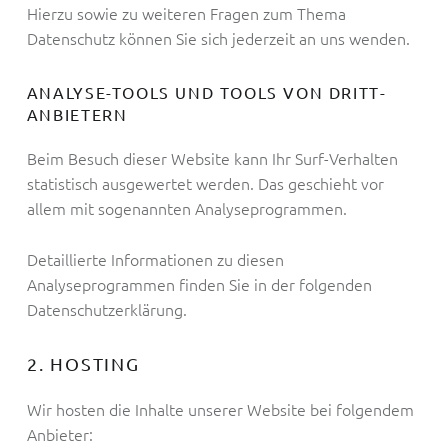
Hierzu sowie zu weiteren Fragen zum Thema
Datenschutz können Sie sich jederzeit an uns wenden.
ANALYSE-TOOLS UND TOOLS VON DRITT­
ANBIETERN
Beim Besuch dieser Website kann Ihr Surf-Verhalten
statistisch ausgewertet werden. Das geschieht vor
allem mit sogenannten Analyseprogrammen.
Detaillierte Informationen zu diesen
Analyseprogrammen finden Sie in der folgenden
Datenschutzerklärung.
2. HOSTING
Wir hosten die Inhalte unserer Website bei folgendem
Anbieter:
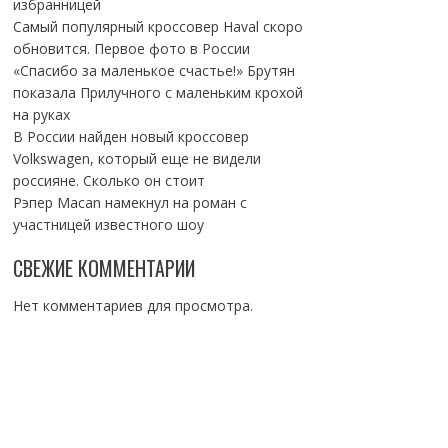
избранницей
Самый популярный кроссовер Haval скоро
обновится. Первое фото в России
«Спасибо за маленькое счастье!» Брутян
показала Прилучного с маленьким крохой
на руках
В России найден новый кроссовер
Volkswagen, который еще не видели
россияне. Сколько он стоит
Рэпер Macan намекнул на роман с
участницей известного шоу
СВЕЖИЕ КОММЕНТАРИИ
Нет комментариев для просмотра.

Work order: Copy every line of text in the data above exactly, line by line, and leave the pictures out.

Result for this exercise:
Hierzu sowie zu weiteren Fragen zum Thema
Datenschutz können Sie sich jederzeit an uns wenden.
ANALYSE-TOOLS UND TOOLS VON DRITT­
ANBIETERN
Beim Besuch dieser Website kann Ihr Surf-Verhalten
statistisch ausgewertet werden. Das geschieht vor
allem mit sogenannten Analyseprogrammen.
Detaillierte Informationen zu diesen
Analyseprogrammen finden Sie in der folgenden
Datenschutzerklärung.
2. HOSTING
Wir hosten die Inhalte unserer Website bei folgendem
Anbieter:
избранницей
Самый популярный кроссовер Haval скоро
обновится. Первое фото в России
«Спасибо за маленькое счастье!» Брутян
показала Прилучного с маленьким крохой
на руках
В России найден новый кроссовер
Volkswagen, который еще не видели
россияне. Сколько он стоит
Рэпер Macan намекнул на роман с
участницей известного шоу
СВЕЖИЕ КОММЕНТАРИИ
Нет комментариев для просмотра.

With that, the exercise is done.